Exercise prompt> Without including any pictures, reproduce the full listing exactly.

Raw data>
_ _ _ _
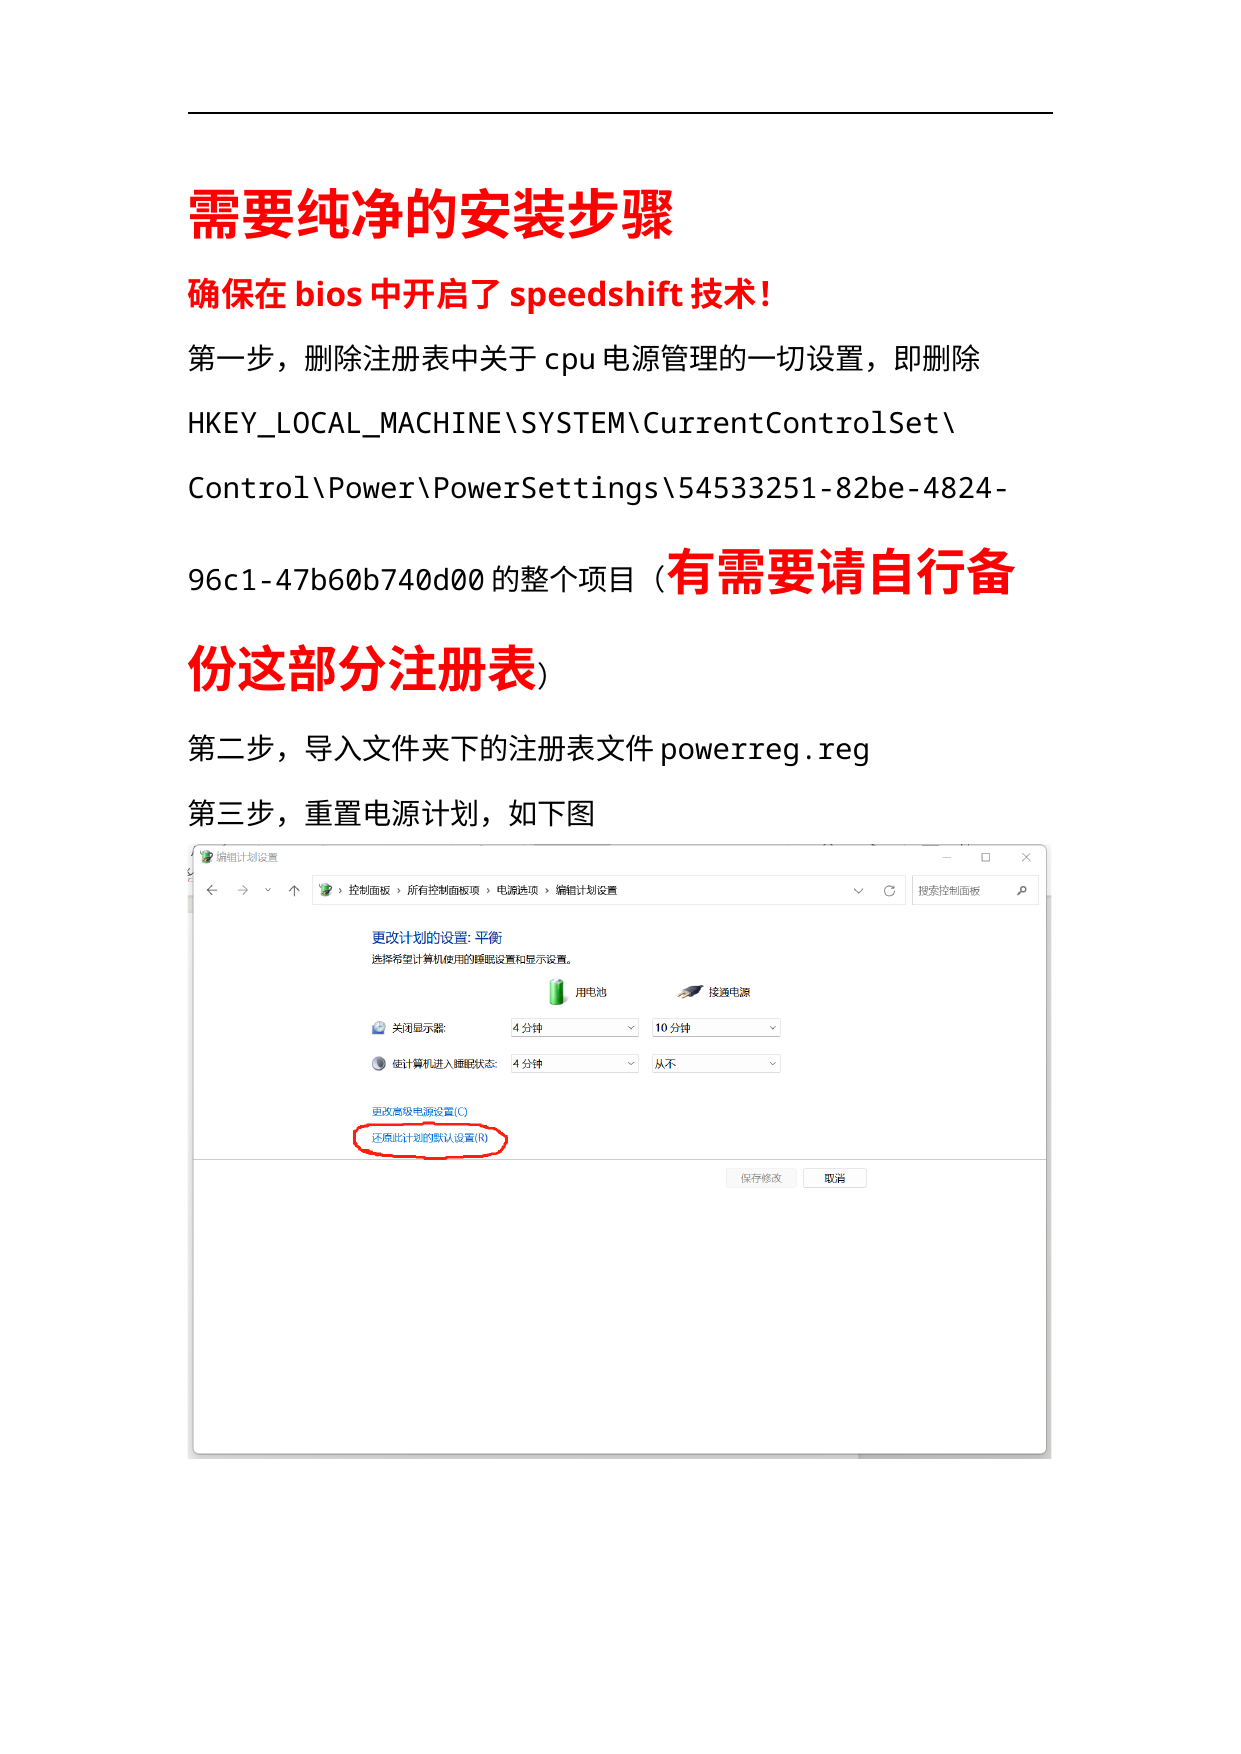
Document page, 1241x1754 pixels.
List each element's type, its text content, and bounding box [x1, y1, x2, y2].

text 确保在bios中开启了speedshift技术！ [187, 259, 1053, 324]
text 第一步，删除注册表中关于cpu电源管理的一切设置，即删除HKEY_LOCAL_MACHINE\SYSTEM\CurrentControlSet\Control\Power\PowerSettings\54533251-82be-4824-96c1-47b60b740d00的整个项目（有需要请自行备份这部分注册表） [187, 324, 1053, 714]
list 第三步，重置电源计划，如下图 [187, 779, 1053, 844]
text 需要纯净的安装步骤 [187, 162, 1053, 259]
picture [187, 844, 1052, 1459]
text 第二步，导入文件夹下的注册表文件powerreg.reg [187, 714, 1053, 779]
_ _ _ _
Final answer>
Document page, 1241x1754 pixels.
List each element's type, its text content, and bounding box [x1, y1, x2, y2].

text 确保在bios中开启了speedshift技术！ [187, 259, 1053, 324]
text 第一步，删除注册表中关于cpu电源管理的一切设置，即删除HKEY_LOCAL_MACHINE\SYSTEM\CurrentControlSet\Control\Power\PowerSettings\54533251-82be-4824-96c1-47b60b740d00的整个项目（有需要请自行备份这部分注册表） [187, 324, 1053, 714]
list 第三步，重置电源计划，如下图 [187, 779, 1053, 844]
text 需要纯净的安装步骤 [187, 162, 1053, 259]
picture [187, 844, 1052, 1459]
text 第二步，导入文件夹下的注册表文件powerreg.reg [187, 714, 1053, 779]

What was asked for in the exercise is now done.